L’analisi di questo grafico permette di capire meglio le dinamiche delle decisioni finanziarie degli intermediari. L’ipotetica bisettrice del quadrante (quindi la retta che parte dall’origine degli assi con un angolo di 45° rispetto agli assi cartesiani) indica la serie di punti in cui il valore dell’ equity resta invariato. Al di sopra della linea vi è un incremento dell’equity, al di sotto c’è invece una diminuzione. Ogni retta con pendenza uguale a 1 indica una crescita costante dell’equity, e la sua intercetta sarà pari al tasso di crescita del capitale proprio.
Nel diagramma di dispersione in figura 7 la pendenza è molto vicina a 1, il che implica che l’equity cresce mediamente ad un tasso costante. Pertanto, l’equity sembra avere il ruolo della variabile determinate, e ogni aggiustamento del tasso d’indebitamento avviene attraverso l’espansione e la contrazione di bilancio, piuttosto che attraverso l’incremento o la retribuzione del capitale proprio. Il grafico dunque evidenzia come la spirale delle perdite e quella dei margini si rafforzino a vicenda. La pro-ciclicità dell’ indebitamento fa si che la risposta delle curve di domanda e di offerta alla variazione nel prezzo dei beni possa amplificare lo shock iniziale.

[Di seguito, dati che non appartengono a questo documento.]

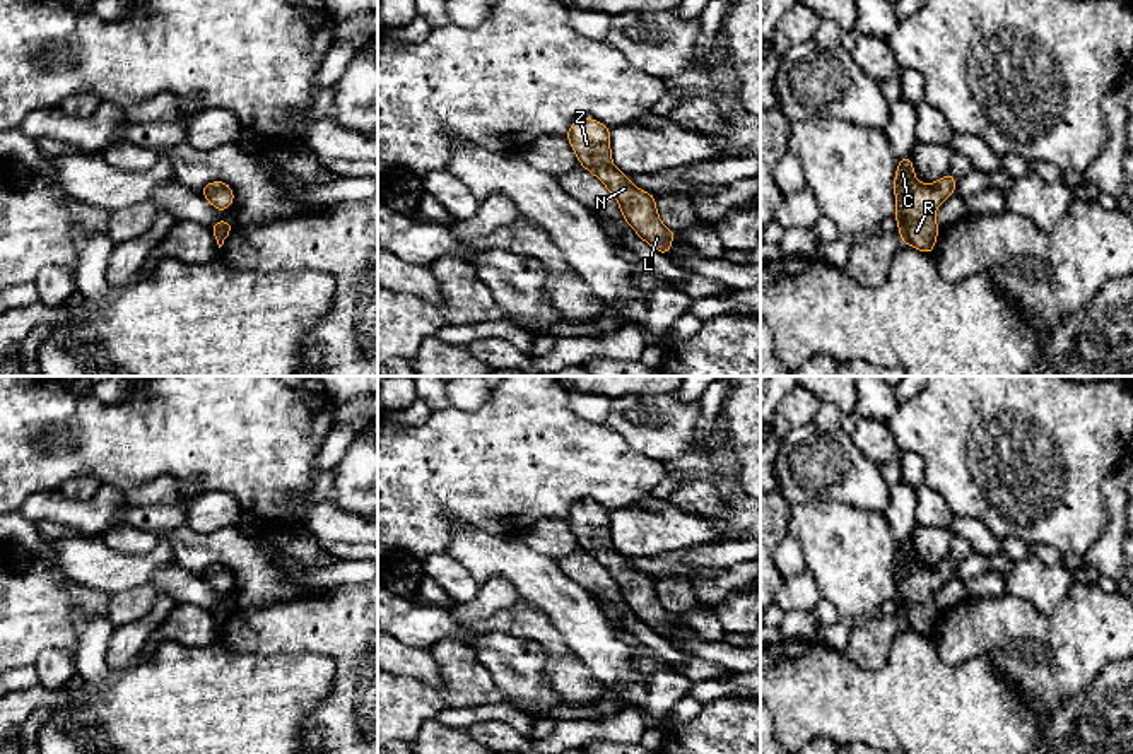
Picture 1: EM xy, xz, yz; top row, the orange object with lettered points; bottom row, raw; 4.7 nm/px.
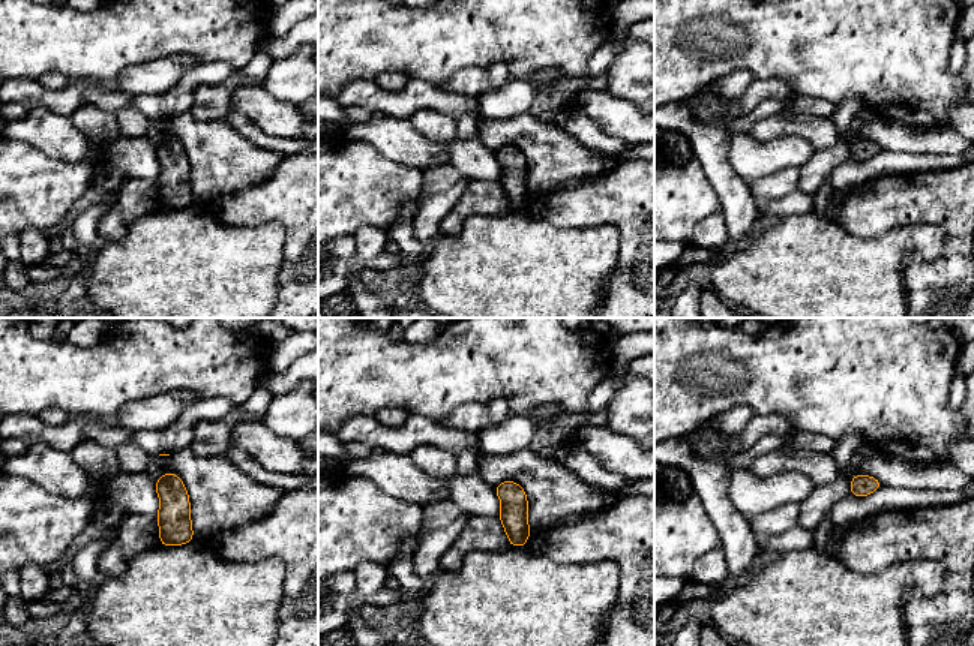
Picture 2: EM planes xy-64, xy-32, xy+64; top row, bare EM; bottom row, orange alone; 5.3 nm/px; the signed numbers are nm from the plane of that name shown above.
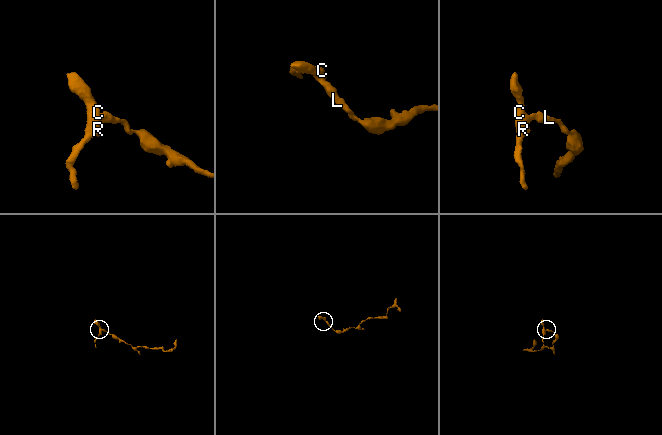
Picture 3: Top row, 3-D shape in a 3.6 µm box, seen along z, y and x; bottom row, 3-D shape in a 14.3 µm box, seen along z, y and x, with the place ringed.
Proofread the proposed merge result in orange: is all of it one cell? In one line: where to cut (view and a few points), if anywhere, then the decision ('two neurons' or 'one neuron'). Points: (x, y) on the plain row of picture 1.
no cut | one neuron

Si consideri ad esempio un aumento nel prezzo delle attività detenute da operatori di mercato e intermediari con un certo livello di indebitamento. L’aumento del prezzo rafforza i bilanci degli attori considerati, perché il valore netto di un soggetto indebitato cresce al crescere della proporzione delle sue attività totali. Quando la posizione di quel soggetto si rafforza, l’indebitamento automaticamente scende. Dal momento che gli intermediari vogliono evitare di possedere un’ equity troppo elevato (per esempio perché il tasso di retribuzione del capitale proprio diventa troppo basso), tenteranno di ripristinare l’indebitamento. Uno dei modi per farlo sarà quello di prendere a prestito più capitale esterno, e di usare i profitti per ulteriori attività (per esempio azioni) uguali a quelle già possedute.

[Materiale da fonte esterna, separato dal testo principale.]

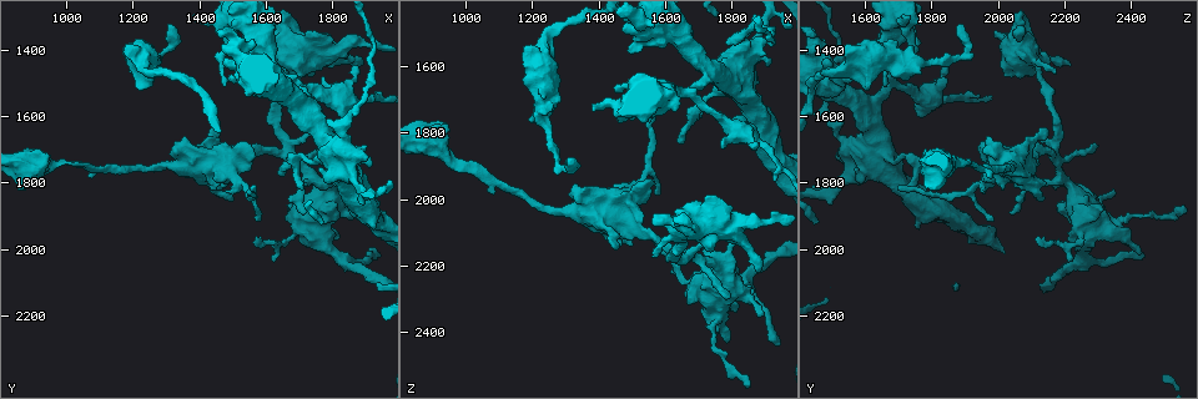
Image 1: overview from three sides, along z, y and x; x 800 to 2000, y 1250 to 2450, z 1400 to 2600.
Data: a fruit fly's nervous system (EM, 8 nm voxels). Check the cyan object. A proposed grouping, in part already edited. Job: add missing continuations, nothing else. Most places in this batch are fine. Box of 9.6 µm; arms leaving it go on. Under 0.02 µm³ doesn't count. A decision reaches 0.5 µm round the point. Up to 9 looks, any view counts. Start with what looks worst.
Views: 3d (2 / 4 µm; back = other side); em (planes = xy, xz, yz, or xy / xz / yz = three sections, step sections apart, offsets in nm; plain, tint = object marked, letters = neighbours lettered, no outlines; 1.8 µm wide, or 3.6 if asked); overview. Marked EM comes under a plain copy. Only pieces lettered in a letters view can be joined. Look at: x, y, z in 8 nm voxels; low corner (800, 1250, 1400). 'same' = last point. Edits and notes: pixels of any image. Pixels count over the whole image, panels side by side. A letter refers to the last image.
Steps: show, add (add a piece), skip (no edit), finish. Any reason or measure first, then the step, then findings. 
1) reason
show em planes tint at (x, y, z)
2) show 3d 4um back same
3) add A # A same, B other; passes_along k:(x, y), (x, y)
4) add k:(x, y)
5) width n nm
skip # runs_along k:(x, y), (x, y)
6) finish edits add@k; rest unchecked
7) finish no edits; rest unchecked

Nel complesso comunque ottenere nuovi capitali o diminuire il volume di attività implica degli aggiustamenti anche per chi concede il credito. Se procurarsi capitale è notoriamente difficile in condizione di mercati depressi, vendere beni non è molto più facile. Quanto detto finora, infatti, evidenzia come chi concede credito tenda ad aggiustare il grado d’indebitamento inizialmente intervenendo sulla dimensione di bilancio, lasciando il valore dell’equity invariato, e solo successivamente attraverso azioni dirette sul valore del capitale proprio.